I look at Blackwell, and from here it looks like a broken city. I know that perhaps it is. But broken, cold, dark and lonely as it might be, I have been here for a long time. It has been my home, and despite everything it has been a safe and reassuring home. It makes me sad to leave it. But I know I can’t just be safe forever.

I turn my head back, and look past the stranger as we swim forward and ever so slowly the water around us begin to change. Colours become more distinct, the temperature rises, and slowly, so slowly, the darkness begins to fade. Soon we are right at the edge of it. Still in darkness, but there ahead is the tunnel, the entrance to the giant cavern that is Blackwell, and the water outside is bathed in light.
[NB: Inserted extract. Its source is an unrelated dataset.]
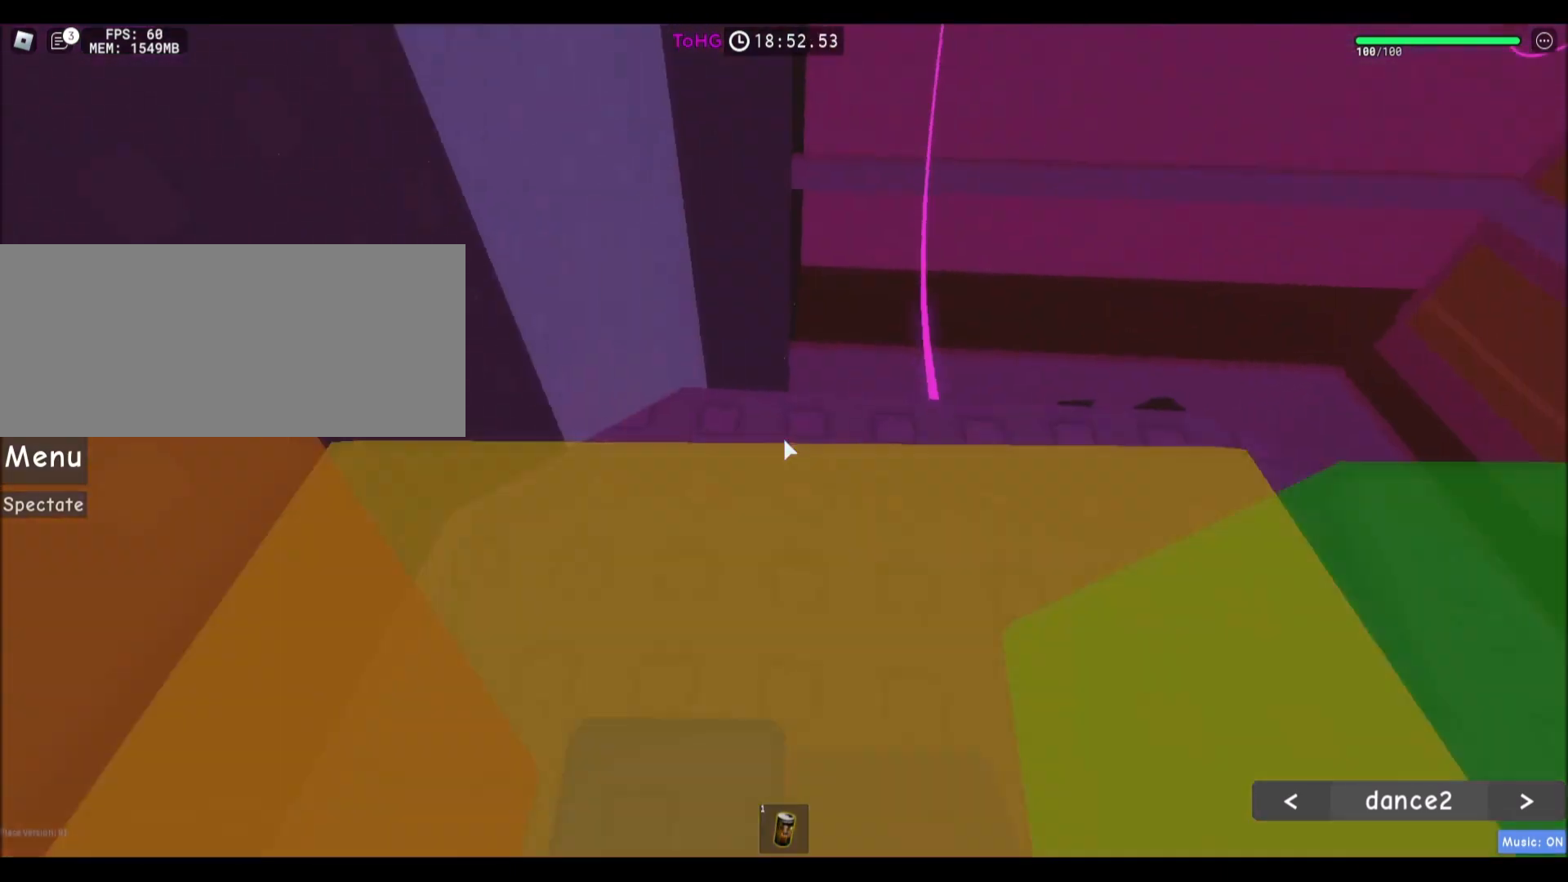
{"keys": ["space", "w"], "mouse": [], "events": [[100, "w", "down"], [467, "space", "down"]]}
I stop. He stops too, and looks at me. He squeezes my hand tightly, and he places his free hand on my cheek. The warmth from his touch is beginning to slowly creep inside of me, to my bones, melting the cold bit by bit.
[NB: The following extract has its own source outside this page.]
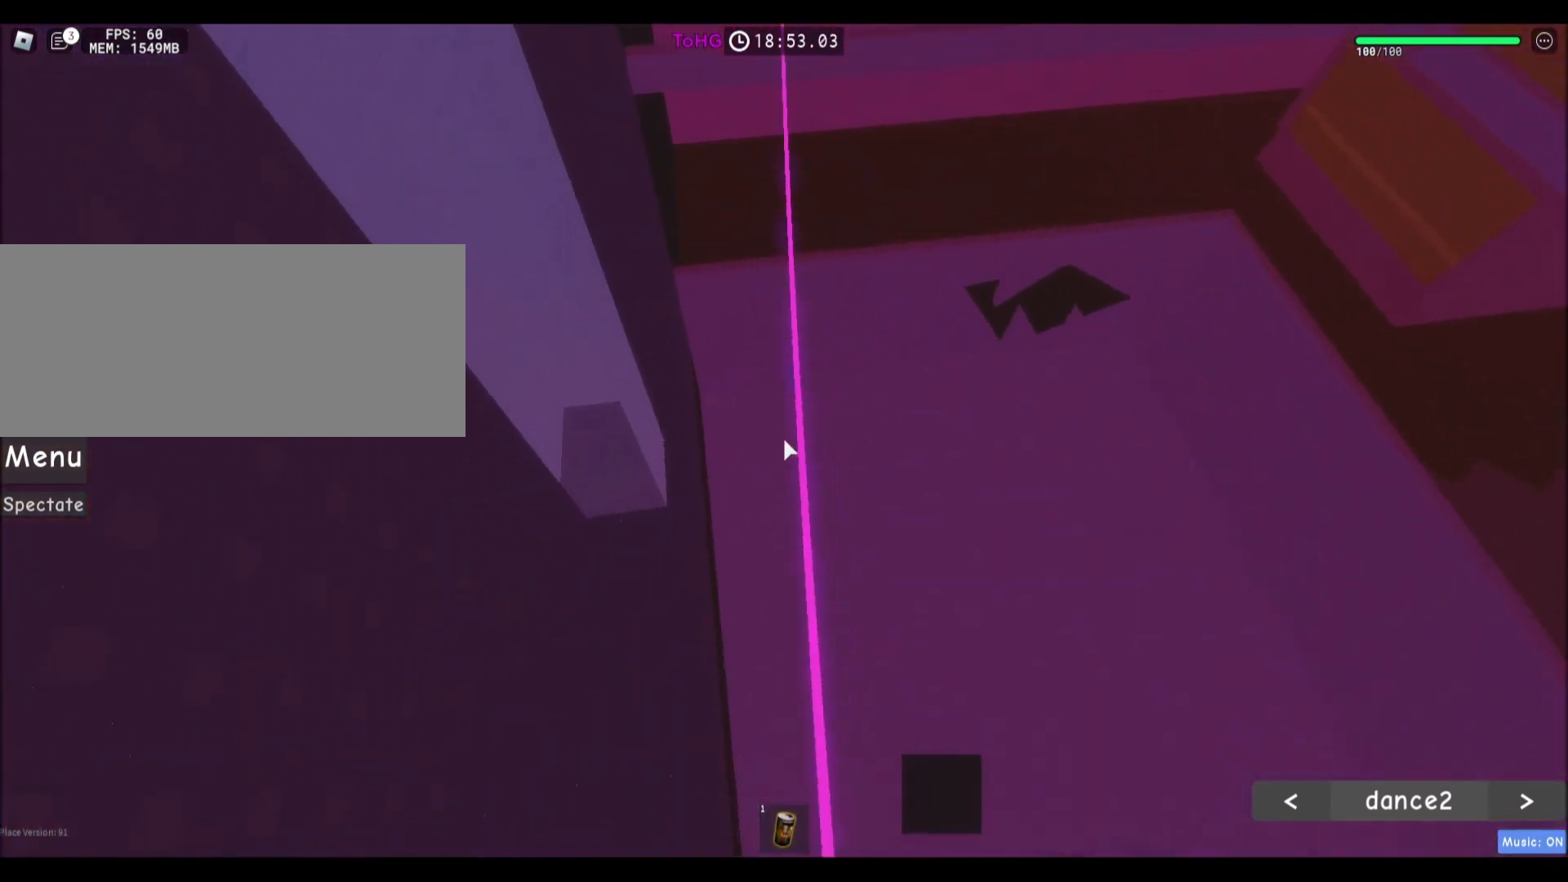
{"keys": ["w"], "mouse": [], "events": [[167, "space", "up"]]}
“I’m afraid,” I admit. I look over his shoulder at the light, and I am afraid that it will swallow me whole. I’m afraid I won’t be me anymore without the darkness, and that nothing out there will be familiar anymore. He smiles at me once again, and the brightness of his smile draws me in, makes me curious, makes me want more of it. But I know not everything out there will be like this. He runs his hand through my hair, my hair that was once the vibrant blue of Wintersea, and has long ago changed into the deep blue of the darkest waters of Blackwell.

“It might be scary,” he says. “But I promise you it will be worth it.”

And I believe him. And together we swim into the light.